TEXT PROVIDED:

The present study suggests that laser Doppler flowmetry is useful to monitor changes in cortical circulation attributed to the EC–IC bypass. Consequently, we have shown that intraoperative rCBF measurement using laser Doppler flowmetry may predict a risk of postoperative cerebral hyperperfusion in moyamoya disease. In order to prevent postoperative hyperperfusion, an important postoperative management is to control the patient’s blood pressure appropriately even just after the bypass surgery, based on the intraoperative laser Doppler flowmetry findings. Furthermore, we would consider changing the surgery plan to single bypass instead of double bypass in case hyperperfusion is detected by intraoperative laser Doppler study. The intraoperative laser Doppler findings may predict quantitative circulatory changes following bypass surgery.

On the contrary, in the present study, intraoperative thermographic changes did not correlate significantly with postoperative rCBF immediately after STA–MCA bypass, although there is a significant correlation between intraoperative thermal changes and rCBF changes determined by laser Doppler flowmetry. One of the reasons for these findings is a very small change in brain surface temperature, a maximum change of less than 2°C, in the present study. Technical error has to be reduced to a minimum to demonstrate a statistically significant result within the narrow range of thermal changes. A second possible reason is that room temperature was not as stable as the condition in our previous study [20]. Constant room temperature has to be maintained to keep the background cortical surface temperature as stable as possible, as mentioned in the “Patients and methods” section. It is possible that the room temperature was unexpectedly changeable and the air conditioner might have generated a soft wind in some surgeries.

ABOUT THIS EXERCISE: Continue the discussion of intraoperative laser Doppler and thermographic monitoring in moyamoya bypass surgery, starting after its last sentence.

SUPPLIED INFORMATION:
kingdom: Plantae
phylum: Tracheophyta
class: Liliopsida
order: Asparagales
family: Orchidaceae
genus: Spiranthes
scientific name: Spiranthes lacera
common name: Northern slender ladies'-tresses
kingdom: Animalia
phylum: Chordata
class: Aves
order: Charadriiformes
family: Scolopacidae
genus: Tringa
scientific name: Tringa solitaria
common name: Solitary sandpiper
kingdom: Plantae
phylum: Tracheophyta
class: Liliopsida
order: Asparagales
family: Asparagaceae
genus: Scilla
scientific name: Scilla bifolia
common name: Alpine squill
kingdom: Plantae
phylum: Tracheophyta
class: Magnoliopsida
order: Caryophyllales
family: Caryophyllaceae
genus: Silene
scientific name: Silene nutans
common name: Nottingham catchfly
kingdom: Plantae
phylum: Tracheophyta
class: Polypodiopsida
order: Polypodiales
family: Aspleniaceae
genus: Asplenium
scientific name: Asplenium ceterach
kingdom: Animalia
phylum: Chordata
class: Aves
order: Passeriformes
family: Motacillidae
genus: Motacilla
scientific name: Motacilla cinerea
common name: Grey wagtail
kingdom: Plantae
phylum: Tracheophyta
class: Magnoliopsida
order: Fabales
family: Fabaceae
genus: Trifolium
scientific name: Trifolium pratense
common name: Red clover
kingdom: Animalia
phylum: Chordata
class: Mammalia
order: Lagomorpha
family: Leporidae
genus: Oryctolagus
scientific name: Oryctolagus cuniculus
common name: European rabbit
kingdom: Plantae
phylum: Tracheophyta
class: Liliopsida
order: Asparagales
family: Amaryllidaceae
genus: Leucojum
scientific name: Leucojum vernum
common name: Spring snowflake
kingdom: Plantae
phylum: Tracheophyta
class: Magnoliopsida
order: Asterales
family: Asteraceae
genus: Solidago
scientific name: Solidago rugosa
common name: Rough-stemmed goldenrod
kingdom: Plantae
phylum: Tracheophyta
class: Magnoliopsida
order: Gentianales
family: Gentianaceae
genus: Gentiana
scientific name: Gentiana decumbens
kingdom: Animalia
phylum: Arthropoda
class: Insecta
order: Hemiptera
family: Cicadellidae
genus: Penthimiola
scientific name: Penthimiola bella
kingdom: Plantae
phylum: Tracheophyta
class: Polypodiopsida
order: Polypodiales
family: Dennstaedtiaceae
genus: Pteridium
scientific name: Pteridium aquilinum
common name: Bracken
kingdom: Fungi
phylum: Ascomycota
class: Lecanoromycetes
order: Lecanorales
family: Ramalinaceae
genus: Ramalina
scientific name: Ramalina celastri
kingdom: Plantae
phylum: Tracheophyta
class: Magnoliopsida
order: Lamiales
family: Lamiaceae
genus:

ANSWER SECTION:
We measured postoperative rCBF immediately after EC–IC bypass under sedation in the present study. Although no patients developed additional neurological complications except for the two patients with transient symptoms caused by CHS, prolonged sedation may carry the risk of missing a newly developed postoperative neurological deficit. According to the present protocol, patients without postoperative hyperperfusion were also put on mild sedation for less than 12 h. CT images were obtained on the first and the second postoperative day. However, it is not easy to detect newly developed neurological deficits promptly because of mild continuous sedation. This is a possible shortcoming of postoperative continuous sedation.

Although postoperative hyperperfusion was most commonly defined as greater than 100% increase over baseline (preoperative values) in previous reports on CEA, few reports provide a definition for EC–IC bypass [3, 19]. A large scale study is required to examine the incidence of postoperative hyperperfusion on rCBF following EC–IC bypass. We obtained identical results for postoperative rCBF in the analyses by intraoperative laser Doppler flowmetry and thermography, which may indicate that the evaluation methods used in the present study are valid and adequate.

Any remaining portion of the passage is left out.